Citizenship by investment (or investment citizenship) is a special relationship between an individual and a nation state.
Given the investment that has to be made to acquire this form of citizenship, it is not a programme available to everyone.
It’s not a particularly complicated process, but it is commonly misunderstood. That’s why we have decided to go over the fundamentals of citizenship by investment in this article.
To understand the process, it helps to understand citizenship more broadly.
Citizenship is the relationship between an individual and a nation state (which, for our purposes, means country).

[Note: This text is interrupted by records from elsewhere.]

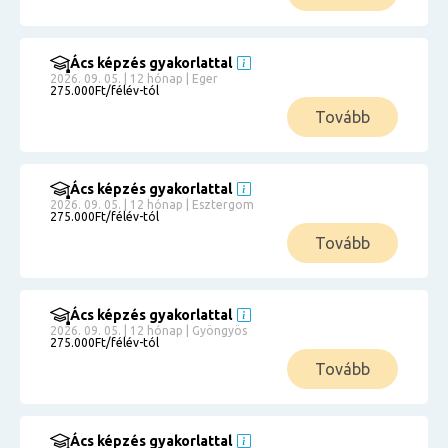
Ács képzés gyakorlattal
2026. 09. 05. | 12 hónap | Eger
275.000Ft/félév-tól
Tovább
Ács képzés gyakorlattal
2026. 09. 05. | 12 hónap | Esztergom
275.000Ft/félév-tól
Tovább
Ács képzés gyakorlattal
2026. 09. 05. | 12 hónap | Gyöngyös
275.000Ft/félév-tól
Tovább
Ács képzés gyakorlattal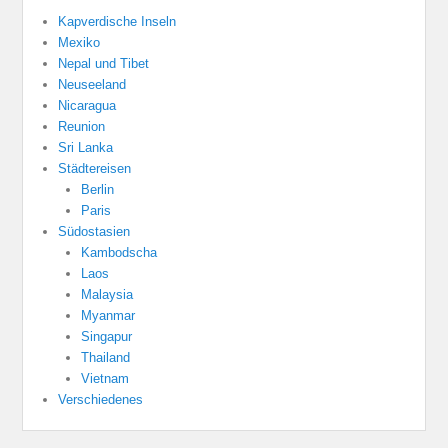
Kapverdische Inseln
Mexiko
Nepal und Tibet
Neuseeland
Nicaragua
Reunion
Sri Lanka
Städtereisen
Berlin
Paris
Südostasien
Kambodscha
Laos
Malaysia
Myanmar
Singapur
Thailand
Vietnam
Verschiedenes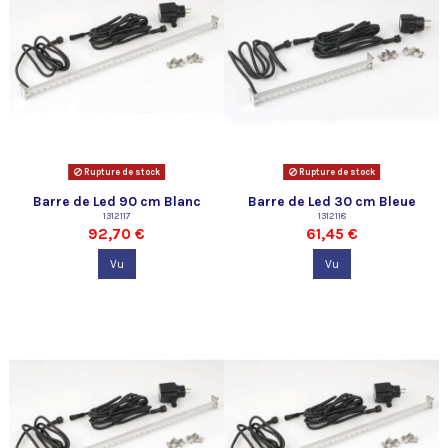
Rupture de stock
Rupture de stock
Barre de Led 90 cm Blanc
Barre de Led 30 cm Bleue
Ubbink
1312117
Ubbink
1312118
92,70 €
61,45 €
Vu
Vu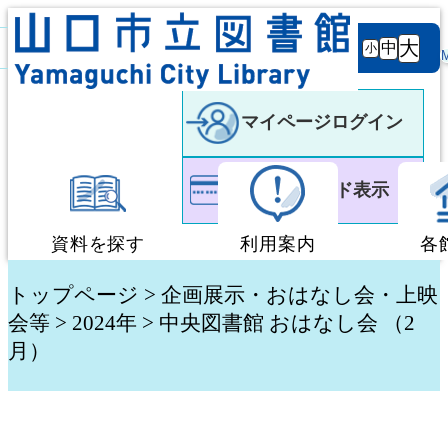
背景
文字サ
大
白
黒
黒
中
小
色
イズ
マイページログイン
利用者カード表示
資料を探す
利用案内
各
蔵書検索・予約
図書館利用案内
トップページ
>
企画展示・おはなし会・上映
会等
>
2024年
> 中央図書館 おはなし会 （2
月）
新着資料検索
移動図書館「ぶっく
テーマ別検索
団体貸出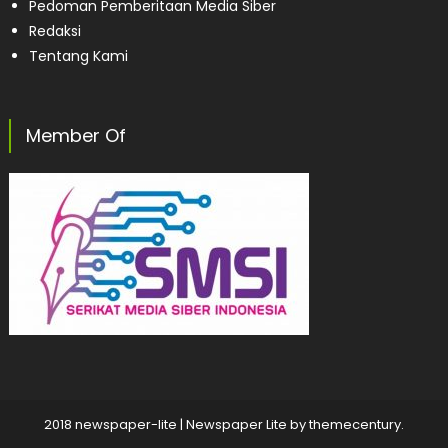
Pedoman Pemberitaan Media Siber
Redaksi
Tentang Kami
Member Of
2018 newspaper-lite
|
Newspaper Lite by
themecentury
.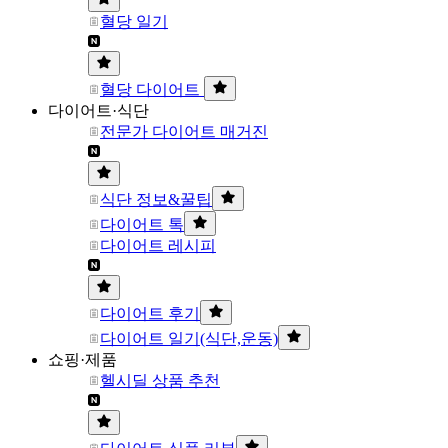
혈당 일기
혈당 다이어트
다이어트·식단
전문가 다이어트 매거진
식단 정보&꿀팁
다이어트 톡
다이어트 레시피
다이어트 후기
다이어트 일기(식단,운동)
쇼핑·제품
헬시딜 상품 추천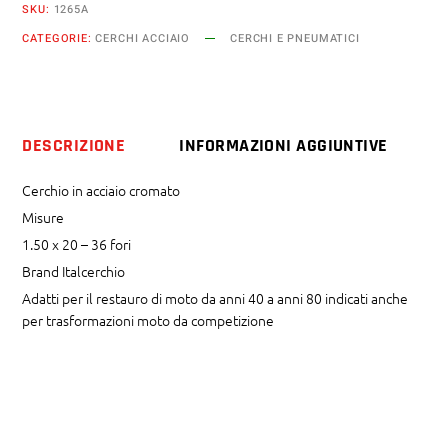
SKU:
1265A
x
CATEGORIE:
CERCHI ACCIAIO
CERCHI E PNEUMATICI
20
36
fori
quantity
DESCRIZIONE
INFORMAZIONI AGGIUNTIVE
Cerchio in acciaio cromato
Misure
1.50 x 20 – 36 fori
Brand Italcerchio
Adatti per il restauro di moto da anni 40 a anni 80 indicati anche
per trasformazioni moto da competizione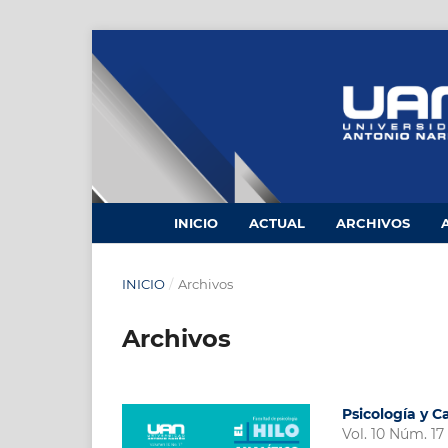
INICIO
ACTUAL
ARCHIVOS
INICIO
/
Archivos
Archivos
Psicología y 
Vol. 10 Núm. 17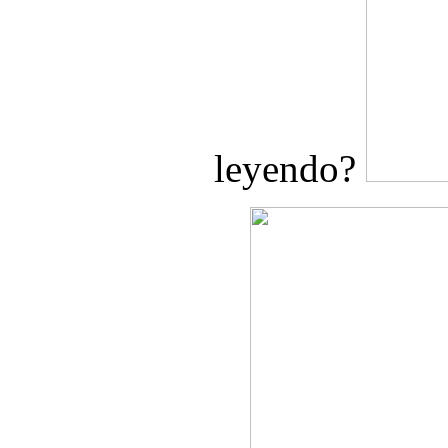
leyendo?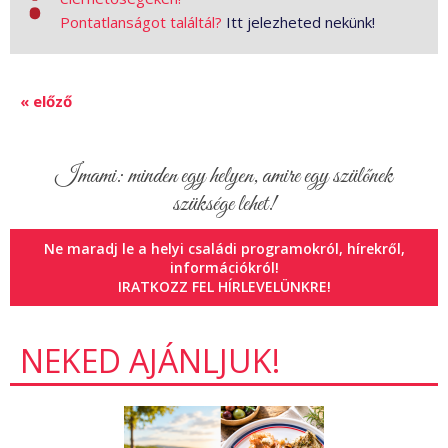
Pontatlanságot találtál?
Itt jelezheted nekünk!
« előző
Imami: minden egy helyen, amire egy szülőnek
szüksége lehet!
Ne maradj le a helyi családi programokról, hírekről,
információkról!
IRATKOZZ FEL HÍRLEVELÜNKRE!
NEKED AJÁNLJUK!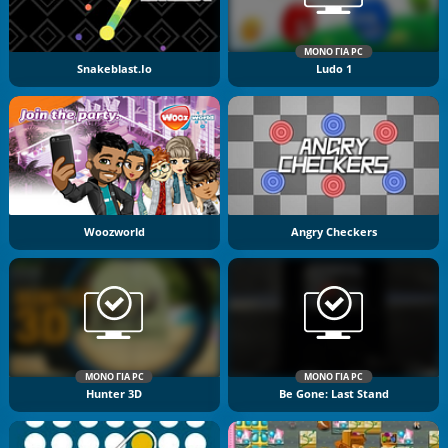
ΜΌΝΟ ΓΙΑ PC
Snakeblast.io
Ludo 1
Woozworld
Angry Checkers
ΜΌΝΟ ΓΙΑ PC
ΜΌΝΟ ΓΙΑ PC
Hunter 3D
Be Gone: Last Stand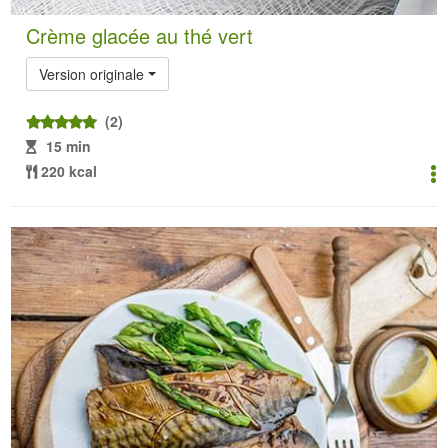
Crème glacée au thé vert
Version originale
(2)
15 min
220 kcal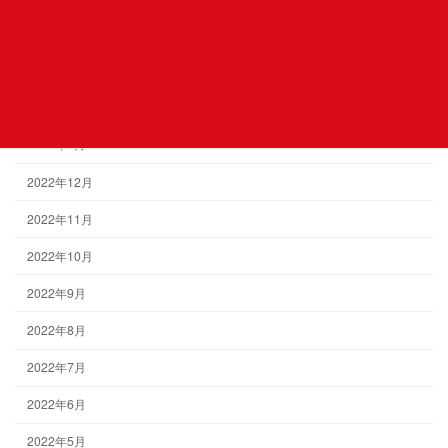
2023年4月
2023年3月
2023年2月
2023年1月
2022年12月
2022年11月
2022年10月
2022年9月
2022年8月
2022年7月
2022年6月
2022年5月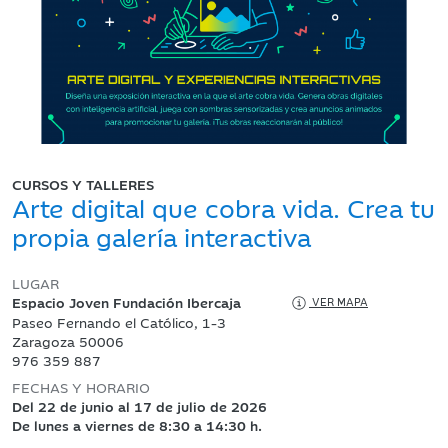
CURSOS Y TALLERES
Arte digital que cobra vida. Crea tu
propia galería interactiva
LUGAR
Espacio Joven Fundación Ibercaja
VER MAPA
Paseo Fernando el Católico, 1-3
Zaragoza 50006
976 359 887
FECHAS Y HORARIO
Del 22 de junio al 17 de julio de 2026
De lunes a viernes de 8:30 a 14:30 h.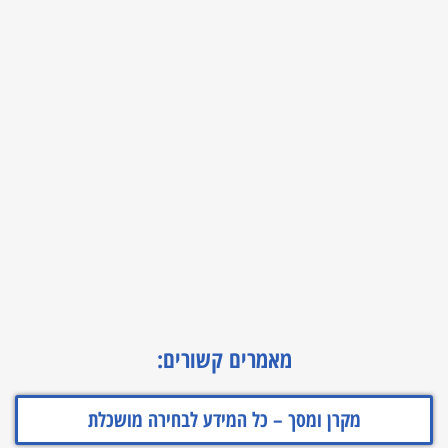
מאמרים קשורים:
מקרן ומסך – כל המידע לבחירה מושכלת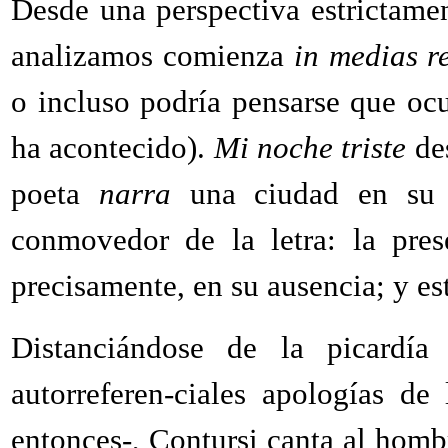
Desde una perspectiva estrictamen
analizamos comienza
in medias r
o incluso podría pensarse que oc
ha acontecido).
Mi noche triste
de
poeta
narra
una ciudad en su e
conmovedor de la letra: la pres
precisamente, en su ausencia; y e
Distanciándose de la picardía
autorreferen-ciales apologías de
entonces-, Contursi canta al homb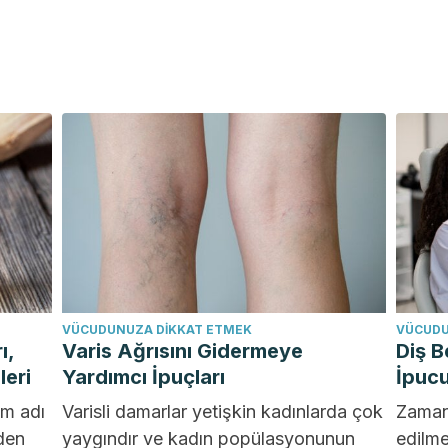
VÜCUDUNUZA DIKKAT ETMEK
VÜCUDU
ı,
Varis Ağrısını Gidermeye
Diş B
leri
Yardımcı İpuçları
İpuc
um adı
Varisli damarlar yetişkin kadınlarda çok
Zamanı
den
yaygındır ve kadın popülasyonunun
edilme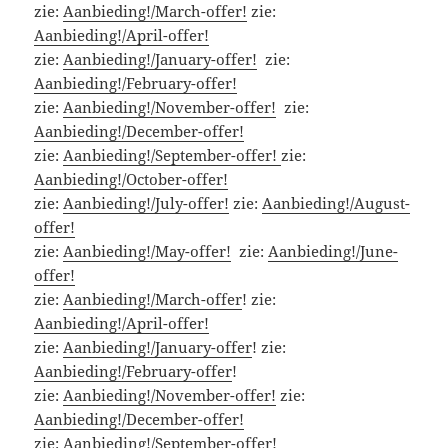
zie:
Aanbieding!/March-offer!
zie:
Aanbieding!/April-offer!
zie:
Aanbieding!/January-offer!
zie:
Aanbieding!/February-offer!
zie:
Aanbieding!/November-offer!
zie:
Aanbieding!/December-offer!
zie:
Aanbieding!/September-offer!
zie:
Aanbieding!/October-offer!
zie:
Aanbieding!/July-offer!
zie:
Aanbieding!/August-
offer!
zie:
Aanbieding!/May-offer!
zie:
Aanbieding!/June-
offer!
zie:
Aanbieding!/March-offer
! zie:
Aanbieding!/April-offer!
zie:
Aanbieding!/January-offer
! zie:
Aanbieding!/February-offer
!
zie:
Aanbieding!/November-offer!
zie:
Aanbieding!/December-offer!
zie:
Aanbieding!/September-offer!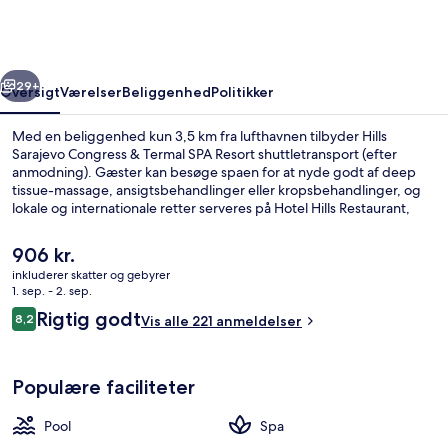
&
Termal
SPA
rige
Næste
Resort
29+
Oversigt
Værelser
Beliggenhed
Politikker
Med en beliggenhed kun 3,5 km fra lufthavnen tilbyder Hills
Sarajevo Congress & Termal SPA Resort shuttletransport (efter
anmodning). Gæster kan besøge spaen for at nyde godt af deep
tissue-massage, ansigtsbehandlinger eller kropsbehandlinger, og
lokale og internationale retter serveres på Hotel Hills Restaurant,
som er åben til morgenmad, frokost og aftensmad. Andre
højdepunkter på dette hotel med luksusfaciliteter omfatter et gratis
Den
906 kr.
vandland, en indendørs pool og en bar ved poolen.
nuværende
inkluderer skatter og gebyrer
pris
1. sep. - 2. sep.
Indendørs pool, sæsonbestemt udendør
er
Anmeldelser
Rigtig godt
8,2
Vis alle 221 anmeldelser
906 kr.
8,2 ud af 10.
Populære faciliteter
Pool
Spa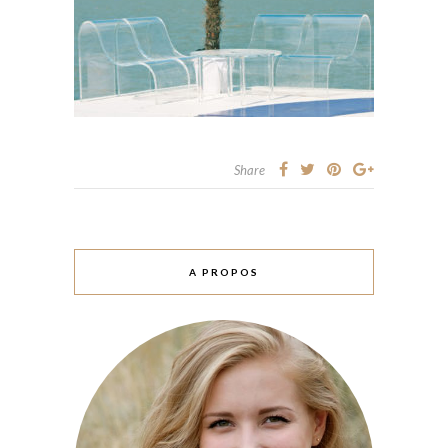
Share
A PROPOS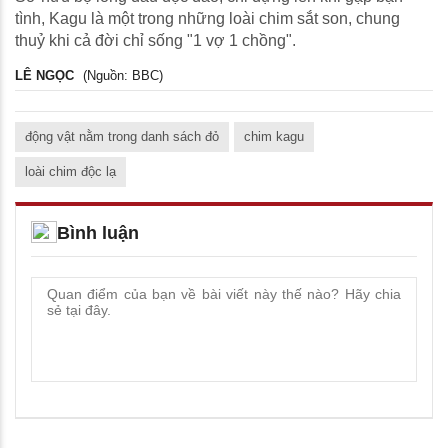
tình, Kagu là một trong những loài chim sắt son, chung
thuỷ khi cả đời chỉ sống "1 vợ 1 chồng".
LÊ NGỌC
(Nguồn: BBC)
động vật nằm trong danh sách đỏ
chim kagu
loài chim độc lạ
Bình luận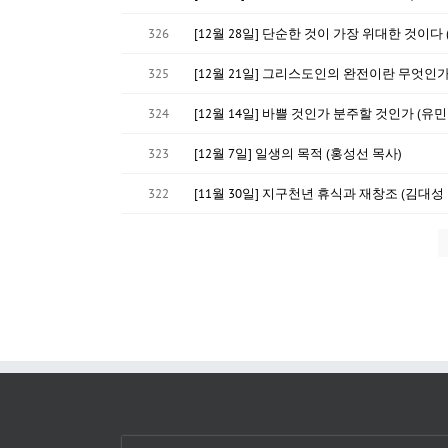
326
[12월 28일] 단순한 것이 가장 위대한 것이다
325
[12월 21일] 그리스도인의 완전이란 무엇인가
324
[12월 14일] 바쁠 것인가 분주할 것인가 (유민
323
[12월 7일] 일생의 목적 (홍성선 목사)
322
[11월 30일] 지구천년 휴식과 재창조 (김대성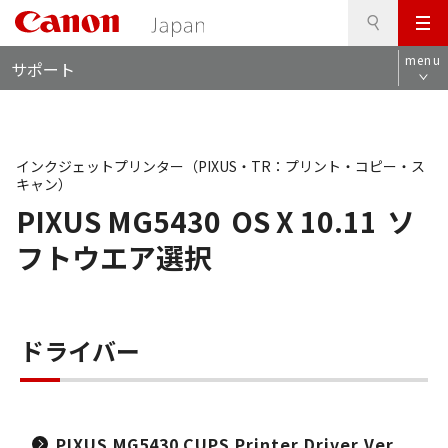
検
このページの本文へ
メ
索
ロ
ニ
menu
サポート
ー
ュ
カ
ー
ル
ナ
ビ
インクジェットプリンター（PIXUS・TR：プリント・コピー・ス
キャン）
PIXUS MG5430
OS X 10.11
ソ
フトウエア選択
ドライバー
PIXUS MG5430 CUPS Printer Driver Ver.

It is (hopefully) a give and take relationship, in which citizens agree to hand over some of their freedoms and to follow the laws and rules of the state. In return, the state guarantees its citizens other basic freedoms and rights.
These rights commonly include the right to vote, the right to work, and the right to own property.
Traditionally speaking, the most common forms or methods of citizenship are by birth, naturalisation, or marriage. These are the ways in which a passport – a widespread symbol of citizenship – are conferred upon a citizen.
Citizenship by investment is an alternative method.
Citizenship by investment is another way to acquire the same status as someone born, naturalised, or married into a country.
Here, citizenship and passport are conferred upon an individual that invests in the target country.
Obviously the cost of investment is significant, but the benefits of this programme are huge:
- It is faster than the traditional route of immigration and naturalisation;
- It sidesteps the fact of not having been born in the country or having to make sure to marry someone from that country, and;
- It doesn’t incur much non-financial inconvenience (such as taking a test or living in the target country for a specified amount of time!).
Other than these benefits, let’s look at some of the reasons that people opt for citizenship by investment.
There are many reasons why you might choose to go this route, including the fact that applications can be approved in just three months, visa-free travel to the target country and other countries, global mobility, and economic citizenship.
Let’s look at some of the advantages for high networth investors.
Often, travel abroad requires a visa. A second passport increases global mobility by extending the realm of visa-free travel. For example, the passport of Cyprus allows visa-free entry to 164 countries.
Having a citizen’s access to a second country opens up a whole new world of opportunity. The new markets and people available are a serious asset to any business or individual.
Citizenship by investment programmes normally are available to the family members of the main applicant. For this reason, the main applicant may feel that the target country is the best place to take their family and set up a better, more secure future for their spouse and children.
For all of the reasons above, you may want to consider a programme such as Prime Property Group’s Cyprus Investment Programme, which is known as ‘One of the most transparent investment programmes in the European Union.’
Many countries have an investment by citizenship programme – it is an easy way to attract foreign direct investment (FDI). This investment in turn can be used to fund internal projects.
As long as you can meet the target country’s eligibility requirements, you may want to consider investment by citizenship to acquire the freedom to travel, live, or work in another country.